- Directed by: Gérard Courant
- Release date: November 2009;
- Running time: 157 hours

= Cinématon =

1978 film directed by Gérard Courant

Cinématon is a 157-hour-long experimental film by French director Gérard Courant.

It was the longest film ever released until 2011. Composed over 30 years from 1978 until 2009, it consists of a series of over 3,111 silent vignettes (cinématons), each 3 minutes and 25 seconds long, of various celebrities, artists, journalists and friends of the director, each doing whatever they want for the allotted time.

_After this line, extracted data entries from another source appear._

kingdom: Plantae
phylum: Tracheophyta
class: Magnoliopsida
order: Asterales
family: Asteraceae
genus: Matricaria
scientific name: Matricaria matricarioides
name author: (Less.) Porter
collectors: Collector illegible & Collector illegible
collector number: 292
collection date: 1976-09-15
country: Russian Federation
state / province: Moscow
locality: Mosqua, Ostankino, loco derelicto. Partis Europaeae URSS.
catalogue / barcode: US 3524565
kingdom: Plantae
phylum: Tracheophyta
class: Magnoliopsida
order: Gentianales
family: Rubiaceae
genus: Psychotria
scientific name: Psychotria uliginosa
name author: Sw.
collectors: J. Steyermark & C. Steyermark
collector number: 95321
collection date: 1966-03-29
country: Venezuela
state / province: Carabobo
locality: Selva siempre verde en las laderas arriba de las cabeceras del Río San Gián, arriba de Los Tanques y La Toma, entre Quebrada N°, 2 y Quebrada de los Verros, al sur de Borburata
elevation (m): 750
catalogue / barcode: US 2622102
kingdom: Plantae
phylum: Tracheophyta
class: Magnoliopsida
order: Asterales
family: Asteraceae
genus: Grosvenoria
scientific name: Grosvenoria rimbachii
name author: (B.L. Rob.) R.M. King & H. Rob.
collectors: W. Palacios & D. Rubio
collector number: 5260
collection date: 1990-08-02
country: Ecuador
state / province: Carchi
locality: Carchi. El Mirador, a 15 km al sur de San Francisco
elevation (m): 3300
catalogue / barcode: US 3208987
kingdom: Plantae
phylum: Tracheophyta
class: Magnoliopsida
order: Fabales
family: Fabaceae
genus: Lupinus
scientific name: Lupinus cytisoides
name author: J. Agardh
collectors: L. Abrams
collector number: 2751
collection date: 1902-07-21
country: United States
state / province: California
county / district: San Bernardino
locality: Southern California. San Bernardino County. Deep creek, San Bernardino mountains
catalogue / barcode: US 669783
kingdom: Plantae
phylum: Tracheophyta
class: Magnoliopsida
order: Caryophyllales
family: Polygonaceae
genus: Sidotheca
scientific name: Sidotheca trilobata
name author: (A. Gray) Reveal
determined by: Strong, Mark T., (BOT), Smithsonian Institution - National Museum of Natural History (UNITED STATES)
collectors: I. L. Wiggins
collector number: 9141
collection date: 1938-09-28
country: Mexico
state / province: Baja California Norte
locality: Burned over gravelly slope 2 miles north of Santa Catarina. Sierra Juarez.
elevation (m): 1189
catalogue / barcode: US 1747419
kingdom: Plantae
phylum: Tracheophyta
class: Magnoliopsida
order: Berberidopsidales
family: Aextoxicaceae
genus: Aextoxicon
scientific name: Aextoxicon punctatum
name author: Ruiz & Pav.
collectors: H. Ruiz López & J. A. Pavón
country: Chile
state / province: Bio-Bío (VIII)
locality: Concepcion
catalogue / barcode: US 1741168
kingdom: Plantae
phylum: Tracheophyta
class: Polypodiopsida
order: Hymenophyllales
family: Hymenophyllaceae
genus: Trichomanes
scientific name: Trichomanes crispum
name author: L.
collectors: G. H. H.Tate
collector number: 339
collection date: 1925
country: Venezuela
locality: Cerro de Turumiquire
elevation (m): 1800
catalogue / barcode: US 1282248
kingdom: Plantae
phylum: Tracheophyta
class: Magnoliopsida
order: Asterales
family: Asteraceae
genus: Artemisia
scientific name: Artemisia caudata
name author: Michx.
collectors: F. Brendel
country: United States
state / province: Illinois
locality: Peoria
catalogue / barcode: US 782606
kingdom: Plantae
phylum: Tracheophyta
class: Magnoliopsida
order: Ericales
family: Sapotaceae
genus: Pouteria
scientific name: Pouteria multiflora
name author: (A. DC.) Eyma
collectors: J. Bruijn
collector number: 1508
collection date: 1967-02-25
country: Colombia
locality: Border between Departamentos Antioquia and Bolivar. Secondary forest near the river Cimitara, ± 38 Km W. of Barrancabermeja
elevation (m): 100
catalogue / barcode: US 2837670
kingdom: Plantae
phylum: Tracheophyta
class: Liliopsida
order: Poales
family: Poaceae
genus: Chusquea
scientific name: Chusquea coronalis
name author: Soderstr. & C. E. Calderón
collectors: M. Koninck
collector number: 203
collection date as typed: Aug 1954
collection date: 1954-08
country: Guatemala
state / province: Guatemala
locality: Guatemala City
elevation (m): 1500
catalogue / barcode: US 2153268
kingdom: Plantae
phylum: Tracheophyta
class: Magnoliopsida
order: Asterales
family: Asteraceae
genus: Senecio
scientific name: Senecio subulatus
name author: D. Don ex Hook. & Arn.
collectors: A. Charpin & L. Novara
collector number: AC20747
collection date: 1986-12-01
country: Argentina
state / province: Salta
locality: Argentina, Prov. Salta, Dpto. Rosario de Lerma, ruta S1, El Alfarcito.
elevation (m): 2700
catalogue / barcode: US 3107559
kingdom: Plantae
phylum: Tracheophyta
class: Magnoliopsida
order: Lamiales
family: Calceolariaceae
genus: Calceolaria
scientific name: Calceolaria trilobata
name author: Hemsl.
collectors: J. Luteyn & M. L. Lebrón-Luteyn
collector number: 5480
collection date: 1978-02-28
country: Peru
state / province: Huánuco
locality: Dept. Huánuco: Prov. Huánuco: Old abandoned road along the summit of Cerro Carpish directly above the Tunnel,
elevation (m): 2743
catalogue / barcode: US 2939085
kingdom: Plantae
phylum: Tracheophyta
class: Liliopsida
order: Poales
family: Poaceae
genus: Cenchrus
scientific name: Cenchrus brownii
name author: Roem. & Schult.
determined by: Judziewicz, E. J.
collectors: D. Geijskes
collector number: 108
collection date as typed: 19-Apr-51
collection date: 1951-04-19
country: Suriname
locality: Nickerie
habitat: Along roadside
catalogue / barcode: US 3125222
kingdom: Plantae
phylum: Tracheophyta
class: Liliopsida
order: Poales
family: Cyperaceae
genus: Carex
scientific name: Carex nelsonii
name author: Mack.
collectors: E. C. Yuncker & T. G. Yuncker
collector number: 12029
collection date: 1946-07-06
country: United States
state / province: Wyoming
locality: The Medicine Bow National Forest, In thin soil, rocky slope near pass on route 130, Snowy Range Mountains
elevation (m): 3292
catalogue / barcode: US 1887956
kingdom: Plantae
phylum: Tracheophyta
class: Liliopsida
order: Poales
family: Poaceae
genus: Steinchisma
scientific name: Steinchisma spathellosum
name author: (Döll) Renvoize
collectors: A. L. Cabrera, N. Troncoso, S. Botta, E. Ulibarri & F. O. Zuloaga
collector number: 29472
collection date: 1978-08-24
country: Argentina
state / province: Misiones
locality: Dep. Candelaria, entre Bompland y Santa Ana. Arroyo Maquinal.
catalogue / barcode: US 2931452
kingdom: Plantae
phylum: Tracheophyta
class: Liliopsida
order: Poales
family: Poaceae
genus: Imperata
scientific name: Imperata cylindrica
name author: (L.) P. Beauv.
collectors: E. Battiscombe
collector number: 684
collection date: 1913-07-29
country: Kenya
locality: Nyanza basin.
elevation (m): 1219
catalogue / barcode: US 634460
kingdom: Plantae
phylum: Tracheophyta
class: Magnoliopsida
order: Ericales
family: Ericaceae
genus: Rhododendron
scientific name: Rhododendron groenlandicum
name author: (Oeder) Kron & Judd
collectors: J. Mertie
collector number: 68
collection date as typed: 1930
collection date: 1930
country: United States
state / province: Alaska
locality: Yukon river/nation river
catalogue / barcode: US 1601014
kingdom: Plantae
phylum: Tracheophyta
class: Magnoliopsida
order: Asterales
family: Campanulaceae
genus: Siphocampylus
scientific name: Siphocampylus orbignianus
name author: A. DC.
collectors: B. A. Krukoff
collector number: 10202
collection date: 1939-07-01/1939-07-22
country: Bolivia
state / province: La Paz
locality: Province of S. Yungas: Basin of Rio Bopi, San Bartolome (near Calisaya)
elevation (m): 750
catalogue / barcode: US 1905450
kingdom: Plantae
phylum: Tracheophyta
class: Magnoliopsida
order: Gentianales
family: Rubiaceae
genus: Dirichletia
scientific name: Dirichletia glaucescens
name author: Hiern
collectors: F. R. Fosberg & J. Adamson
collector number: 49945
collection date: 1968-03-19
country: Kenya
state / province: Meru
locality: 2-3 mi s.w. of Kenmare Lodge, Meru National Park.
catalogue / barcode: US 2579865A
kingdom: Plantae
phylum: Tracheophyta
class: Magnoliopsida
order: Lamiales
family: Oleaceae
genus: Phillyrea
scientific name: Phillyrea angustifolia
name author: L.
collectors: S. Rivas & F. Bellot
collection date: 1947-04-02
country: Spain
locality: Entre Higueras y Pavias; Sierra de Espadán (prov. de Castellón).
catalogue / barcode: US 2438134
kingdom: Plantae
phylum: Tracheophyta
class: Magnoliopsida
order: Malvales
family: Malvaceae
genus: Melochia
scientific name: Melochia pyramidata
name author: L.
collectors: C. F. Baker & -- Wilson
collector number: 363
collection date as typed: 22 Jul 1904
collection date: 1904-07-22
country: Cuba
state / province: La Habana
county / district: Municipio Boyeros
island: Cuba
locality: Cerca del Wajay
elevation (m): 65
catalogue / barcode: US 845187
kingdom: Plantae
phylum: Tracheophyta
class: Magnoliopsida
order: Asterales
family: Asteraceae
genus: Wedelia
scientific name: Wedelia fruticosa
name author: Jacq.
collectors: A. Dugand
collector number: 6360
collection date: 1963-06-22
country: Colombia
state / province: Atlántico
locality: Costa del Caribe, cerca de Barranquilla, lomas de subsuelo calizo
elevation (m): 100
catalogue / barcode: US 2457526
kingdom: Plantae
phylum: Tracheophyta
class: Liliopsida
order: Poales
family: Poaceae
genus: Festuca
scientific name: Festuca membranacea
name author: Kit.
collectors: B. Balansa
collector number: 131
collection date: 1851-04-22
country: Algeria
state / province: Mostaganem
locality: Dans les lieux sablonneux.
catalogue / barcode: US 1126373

Subjects of the film include directors Sergey Parajanov, Barbet Schroeder, Nagisa Oshima, Volker Schlöndorff, Ken Loach, Benjamin Cuq, Youssef Chahine, Wim Wenders, Joseph Losey, Jean-Luc Godard, Samuel Fuller and Terry Gilliam, chess grandmaster Joël Lautier, and actors Roberto Benigni, Stéphane Audran, Julie Delpy, Murray Head, Ronee Blakley and Lesley Chatterley. Gilliam is featured eating a 100-franc note, while Fuller smokes a cigar. Courant's favourite subject was a 7-month-old baby. The film was screened in its then-entirety in Avignon in November 2009 and was screened in Redondo Beach in April 2010.